My athletic career began with dance classes, but if you’ve ever seen me on the dance floor, you can understand why my parents decided this was not an activity for me! Next up was softball, volleyball, and basketball.
Basketball was my first love and I dreamt of playing in the NBA. It taught me the importance of fundamentals and spending hours at the gym before and after practice. While I stopped playing softball after a while, I initially stuck with volleyball just to stay in shape for basketball season.
My volleyball career didn’t start smoothly… My first initial year consisted of endless hits to the face and constant struggles. But after awhile, I started to get the hang of it. Before long, I grew to truly love the game. Basketball wound up as my secondary sport and my path was set — I was going to be an Olympic volleyball player.
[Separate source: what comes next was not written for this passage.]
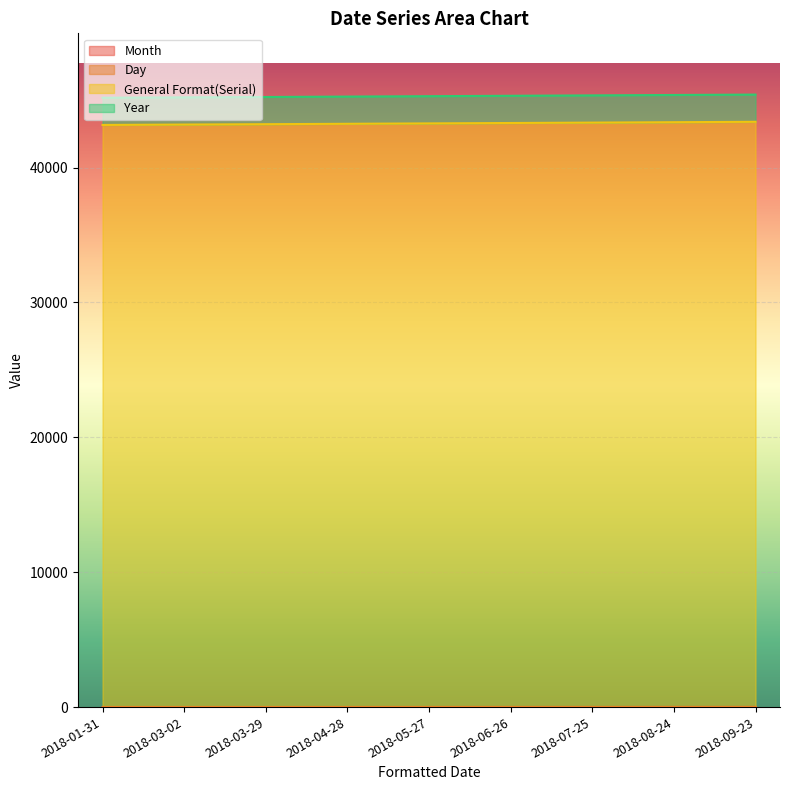

What is the label of the 6th point from the right?

2018-04-28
Since then, volleyball has been a personal outlet. If you want to know who I am, watch me play. It is the truest expression of myself. It’s where everything just makes sense. Volleyball has given me a sense of self and has allowed me to pursue my dreams. From being a long, lanky 10-year-old kid to a 24-year-old woman, I’ve grown up in the sport. With it, I’ve been able to see more places than most people see in a lifetime, I have best friends in countries all over the world, and I have an incredible sense of gratitude for my home and the people I love.
Many people say sports can teach you life lessons, and while it always sounds cliché, it’s the absolute truth. These lessons range from developing relationships and working with your team to understanding and valuing a commitment you’ve made to playing a sport. Strength comes from a combination of lessons learned and the ability to see adversity as an opportunity.
I can’t say every time things get hard I’m jumping for joy, but when I think about the challenges along the way, they’ve always opened some type of door. People are often so afraid to be vulnerable and to make mistakes, but the faster you make mistakes, the faster you learn how to be better — that’s the idea in the USA gym, anyway.
It’s a crazy concept, considering you are vying for a one-in-twelve spot out of all the girls in the country. The environment in the gym is extremely competitive, and girls are fighting and grinding every single day to get just a little bit better. Being surrounded by so many strong female athletes makes it easy to want to give it your all.
We are constantly faced with pressure, heartbreak, and disappointment through roster decisions, daily performances, or earning less than gold. But what the team has taught me is you can choose to respond with self-pity or you can choose to find a way to get where you want to go regardless of the cards you have been dealt. I am still learning and working through the process of becoming a better, more powerful person and player. The idea of being a learner can serve you well for the rest of your life.
You can achieve everything you want in this world if you have the ability to be resilient and to pursue your goals with love. And in the end, regardless of what the result is, you’ll be grateful for the process and the doors that have been opened along the way. Every day is an opportunity to improve. It’s a gift to know you can choose how you respond to other people and events in your daily life. The power that comes from this outlook is greater than any win, or medal, or championship.